---------- RECORDS FOR THIS EXERCISE ----------
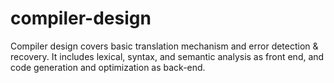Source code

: # compiler-design
Compiler design covers basic translation mechanism and error detection & recovery. It includes lexical, syntax, and semantic analysis as front end, and code generation and optimization as back-end.

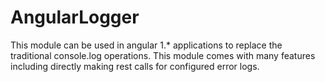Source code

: # AngularLogger
This module can be used in angular 1.* applications to replace the traditional console.log operations. This module comes with many features including directly making rest calls for configured error logs.
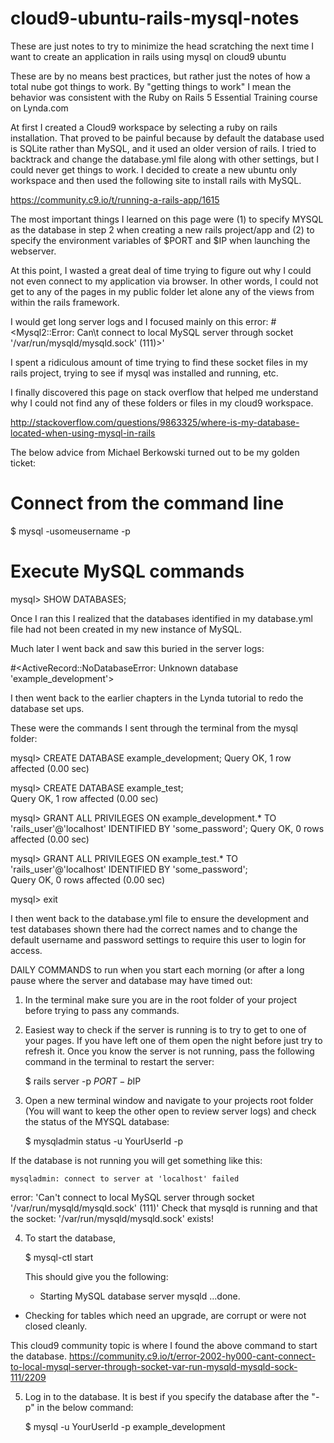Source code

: # cloud9-ubuntu-rails-mysql-notes
These are just notes to try to minimize the head scratching the next time I want to create an application in rails using mysql on cloud9 ubuntu

These are by no means best practices, but rather just the notes of how a total nube got things to work.  By "getting things to work" I mean the behavior was consistent with the Ruby on Rails 5 Essential Training course on Lynda.com

At first I created a Cloud9 workspace by selecting a ruby on rails installation.  That proved to be painful because by default the database used is SQLite rather than MySQL, and it used an older version of rails.  I tried to backtrack and change the database.yml file along with other settings, but I could never get things to work.  I decided to create a new ubuntu only workspace and then used the following site to install rails with MySQL.

https://community.c9.io/t/running-a-rails-app/1615

The most important things I learned on this page were (1) to specify MYSQL as the database in step 2 when creating a new rails project/app and (2) to specify the environment variables of $PORT and $IP when launching the webserver.

At this point, I wasted a great deal of time trying to figure out why I could not even connect to my application via browser.  In other words, I could not get to any of the pages in my public folder let alone any of the views from within the rails framework.

I would get long server logs and I focused mainly on this error:
#<Mysql2::Error: Can\t connect to local MySQL server through socket '/var/run/mysqld/mysqld.sock' (111)>'

I spent a ridiculous amount of time trying to find these socket files in my rails project, trying to see if mysql was installed and running, etc.

I finally discovered this page on stack overflow that helped me understand why I could not find any of these folders or files in my cloud9 workspace.

http://stackoverflow.com/questions/9863325/where-is-my-database-located-when-using-mysql-in-rails

The below advice from Michael Berkowski turned out to be my golden ticket:

# Connect from the command line
$ mysql -usomeusername -p

# Execute  MySQL commands
mysql> SHOW DATABASES;

Once I ran this I realized that the databases identified in my database.yml file had not been created in my new instance of MySQL.

Much later I went back and saw this buried in the server logs:

#<ActiveRecord::NoDatabaseError: Unknown database 'example_development'>

I then went back to the earlier chapters in the Lynda tutorial to redo the database set ups.

These were the commands I sent through the terminal from the mysql folder:

mysql> CREATE DATABASE example_development;
Query OK, 1 row affected (0.00 sec)

mysql> CREATE DATABASE example_test;                                                                                                                             
Query OK, 1 row affected (0.00 sec)

mysql> GRANT ALL PRIVILEGES ON example_development.* TO 'rails_user'@'localhost' IDENTIFIED BY 'some_password';
Query OK, 0 rows affected (0.00 sec)

mysql> GRANT ALL PRIVILEGES ON example_test.* TO 'rails_user'@'localhost' IDENTIFIED BY 'some_password';                                                       
Query OK, 0 rows affected (0.00 sec)

mysql> exit

I then went back to the database.yml file to ensure the development and test databases shown there had the correct names and to change the default username and password settings to require this user to login for access.

DAILY COMMANDS to run when you start each morning (or after a long pause where the server and database may have timed out:

1. In the terminal make sure you are in the root folder of your project before trying to pass any commands.
2. Easiest way to check if the server is running is to try to get to one of your pages.  If you have left one of them open the night before just try to refresh it.  Once you know the server is not running, pass the following command in the terminal to restart the server:

    $ rails server -p $PORT -b$IP 
    
3. Open a new terminal window and navigate to your projects root folder (You will want to keep the other open to review server logs) and check the status of the MYSQL database:

    $ mysqladmin status -u YourUserId -p

If the database is not running you will get something like this:

    mysqladmin: connect to server at 'localhost' failed
error: 'Can't connect to local MySQL server through socket '/var/run/mysqld/mysqld.sock' (111)'
Check that mysqld is running and that the socket: '/var/run/mysqld/mysqld.sock' exists!

4. To start the database, 

    $ mysql-ctl start
    
    This should give you the following:
    
     * Starting MySQL database server mysqld
   ...done.
 * Checking for tables which need an upgrade, are corrupt or were 
not closed cleanly.

This cloud9 community topic is where I found the above command to start the database.
https://community.c9.io/t/error-2002-hy000-cant-connect-to-local-mysql-server-through-socket-var-run-mysqld-mysqld-sock-111/2209

5. Log in to the database. It is best if you specify the database after the "-p" in the below command:

    $  mysql -u YourUserId -p example_development


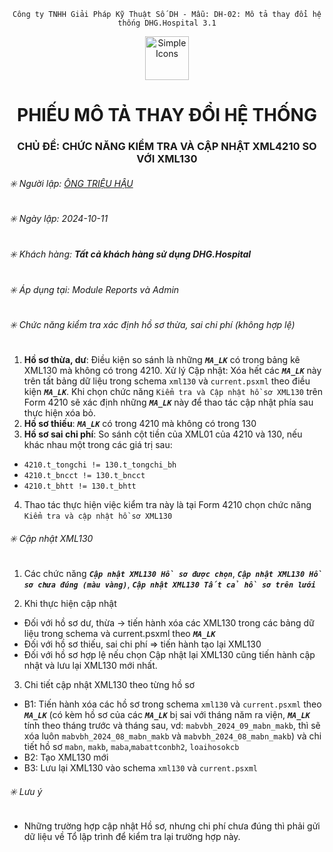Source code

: <div align="center">

`Công ty TNHH Giải Pháp Kỹ Thuật Số DH - Mẫu: DH-02: Mô tả thay đổi hệ thống DHG.Hospital 3.1`

</div>

<div align="center">
  <img src="https://raw.githubusercontent.com/dh-hos/dhg.hospitalprinter/main/Deploy_Tools/Logo.ico" alt="Simple Icons" width=70>
  <h1>PHIẾU MÔ TẢ THAY ĐỔI HỆ THỐNG</h1>  
</div>
<div align="center">
    <h3>CHỦ ĐỀ: CHỨC NĂNG KIỂM TRA VÀ CẬP NHẬT XML4210 SO VỚI XML130</h3>
</div>

###### :eight_spoked_asterisk: Người lập: [ÔNG TRIỆU HẬU](https://github.com/ongtrieuhau-dh)

###### :eight_spoked_asterisk: Ngày lập: 2024-10-11

###### :eight_spoked_asterisk: Khách hàng: **Tất cả khách hàng sử dụng DHG.Hospital**

###### :eight_spoked_asterisk: Áp dụng tại: Module Reports và Admin

###### :eight_spoked_asterisk: Chức năng kiểm tra xác định hồ sơ thừa, sai chi phí (không hợp lệ)

1. **Hồ sơ thừa, dư**: Điều kiện so sánh là những **_`MA_LK`_** có trong bảng kê XML130 mà không có trong 4210. Xử lý Cập nhật: Xóa hết các **_`MA_LK`_** này trên tất bảng dữ liệu trong schema `xml130` và `current.psxml` theo điều kiện **_`MA_LK`_**. Khi chọn chức năng `Kiểm tra và Cập nhật hồ sơ XML130` trên Form 4210 sẽ xác định những **_`MA_LK`_** này để thao tác cập nhật phía sau thực hiện xóa bỏ.
2. **Hồ sơ thiếu**: **_`MA_LK`_** có trong 4210 mà không có trong 130
3. **Hồ sơ sai chi phí**: So sánh cột tiền của XML01 của 4210 và 130, nếu khác nhau một trong các giá trị sau:

- `4210.t_tongchi != 130.t_tongchi_bh`
- `4210.t_bncct != 130.t_bncct`
- `4210.t_bhtt != 130.t_bhtt`

4. Thao tác thực hiện việc kiểm tra này là tại Form 4210 chọn chức năng `Kiểm tra và cập nhật hồ sơ XML130`

###### :eight_spoked_asterisk: Cập nhật XML130

1. Các chức năng **_`Cập nhật XML130 Hồ sơ được chọn`_**, **_`Cập nhật XML130 Hồ sơ chưa đúng (màu vàng)`_**, **_`Cập nhật XML130 Tất cả hồ sơ trên lưới`_**

2. Khi thực hiện cập nhật

- Đối với hồ sơ dư, thừa -> tiến hành xóa các XML130 trong các bảng dữ liệu trong schema và current.psxml theo **_`MA_LK`_**
- Đối với hồ sơ thiếu, sai chi phí => tiến hành tạo lại XML130
- Đối với hồ sơ hợp lệ nếu chọn Cập nhật lại XML130 cũng tiến hành cập nhật và lưu lại XML130 mới nhất.

3. Chi tiết cập nhật XML130 theo từng hồ sơ

- B1: Tiến hành xóa các hồ sơ trong schema `xml130` và `current.psxml` theo **_`MA_LK`_** (có kèm hồ sơ của các **_`MA_LK`_** bị sai với tháng năm ra viện, **_`MA_LK`_** tính theo tháng trước và tháng sau, vd: `mabvbh_2024_09_mabn_makb`, thì sẽ xóa luôn `mabvbh_2024_08_mabn_makb` và `mabvbh_2024_08_mabn_makb`) và chi tiết hồ sơ `mabn`, `makb`, `maba`,`mabattconbh2`, `loaihosokcb`
- B2: Tạo XML130 mới
- B3: Lưu lại XML130 vào schema `xml130` và `current.psxml`

###### :eight_spoked_asterisk: Lưu ý

- Những trường hợp cập nhật Hồ sơ, nhưng chi phí chưa đúng thì phải gửi dữ liệu về Tổ lập trình để kiểm tra lại trường hợp này.
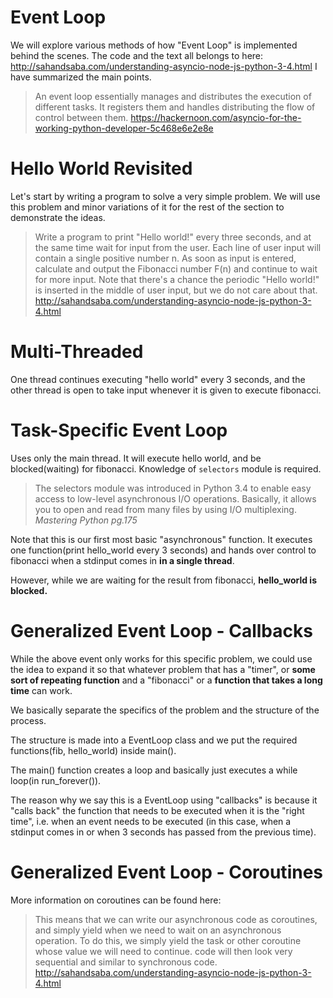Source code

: # Event Loop

We will explore various methods of how "Event Loop" is implemented behind the scenes.
The code and the text all belongs to here: http://sahandsaba.com/understanding-asyncio-node-js-python-3-4.html
I have summarized the main points.

> An event loop essentially manages and distributes the execution of different tasks. It registers them and handles distributing the flow of control between them.
https://hackernoon.com/asyncio-for-the-working-python-developer-5c468e6e2e8e

# Hello World Revisited

Let's start by writing a program to solve a very simple problem.
We will use this problem and minor variations of it for the rest of the section to demonstrate the ideas.<p></p>

> Write a program to print "Hello world!" every three seconds,
and at the same time wait for input from the user.
Each line of user input will contain a single positive number n.
As soon as input is entered, calculate and output the Fibonacci number F(n)
and continue to wait for more input.
Note that there's a chance the periodic "Hello world!" is inserted
in the middle of user input, but we do not care about that.
http://sahandsaba.com/understanding-asyncio-node-js-python-3-4.html

# Multi-Threaded
One thread continues executing "hello world" every 3 seconds,
and the other thread is open to take input whenever it is given to execute fibonacci.

# Task-Specific Event Loop
Uses only the main thread. It will execute hello world, and be blocked(waiting) for fibonacci.
Knowledge of `selectors` module is required.

> The selectors module was introduced in Python 3.4
to enable easy access to low-level asynchronous I/O operations.
Basically, it allows you to open and read from many files by using I/O multiplexing.<br>
> _Mastering Python pg.175_

Note that this is our first most basic "asynchronous" function. It executes one function(print hello_world every 3 seconds)
and hands over control to fibonacci when a stdinput comes in **in a single thread**.

However, while we are waiting for the result from fibonacci, **hello_world is blocked.**

# Generalized Event Loop - Callbacks
While the above event only works for this specific problem, we could use the idea
to expand it so that
whatever problem that has a "timer", or **some sort of repeating function**
and a "fibonacci" or a **function that takes a long time** can work.

We basically separate the specifics of the problem and the structure of the process.

The structure is made into a EventLoop class and we put the required functions(fib, hello_world) inside main().

The main() function creates a loop and basically just executes a while loop(in run_forever()).

The reason why we say this is a EventLoop using "callbacks" is because
it "calls back" the function that needs to be executed when it is the "right time", i.e. when an event needs to be executed
(in this case, when a stdinput comes in or when 3 seconds has passed from the previous time).

# Generalized Event Loop - Coroutines
More information on coroutines can be found here:

> This means that we can write our asynchronous code as coroutines,
and simply yield when we need to wait on an asynchronous operation.
To do this, we simply yield the task or other coroutine whose value we will need to continue.
code will then look very sequential and similar to synchronous code.
http://sahandsaba.com/understanding-asyncio-node-js-python-3-4.html


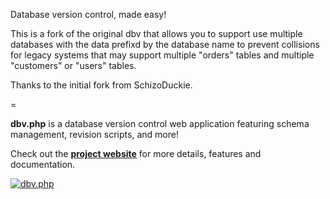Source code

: Database version control, made easy!

This is a fork of the original dbv that allows you to support use multiple databases with the data prefixd by the database name to prevent collisions for legacy systems that may support multiple "orders" tables and multiple "customers" or "users" tables.

Thanks to the initial fork from SchizoDuckie.

=

**dbv.php** is a database version control web application featuring schema management, revision scripts, and more!

Check out the **[project website](http://dbv.vizuina.com)** for more details, features and documentation.

[![dbv.php](http://dbv.vizuina.com/img/screenshot-main.png)](http://dbv.vizuina.com)
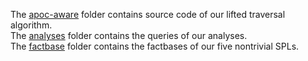 The [apoc-aware](https://github.com/V-Neo4j/SPL-data/tree/master/APOC/apoc-aware) folder contains source code of our lifted traversal algorithm.<br>
The [analyses](https://github.com/V-Neo4j/SPL-data/tree/master/analyses) folder contains the queries of our analyses.<br>
The [factbase](https://github.com/V-Neo4j/SPL-data/tree/master/factbases) folder contains the factbases of our five nontrivial SPLs.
----------
| REQUEST |
Which lines above include the word "after"? Show each one.

| ANSWER BELOW |
DAILY COMMANDS to run when you start each morning (or after a long pause where the server and database may have timed out:
5. Log in to the database. It is best if you specify the database after the "-p" in the below command:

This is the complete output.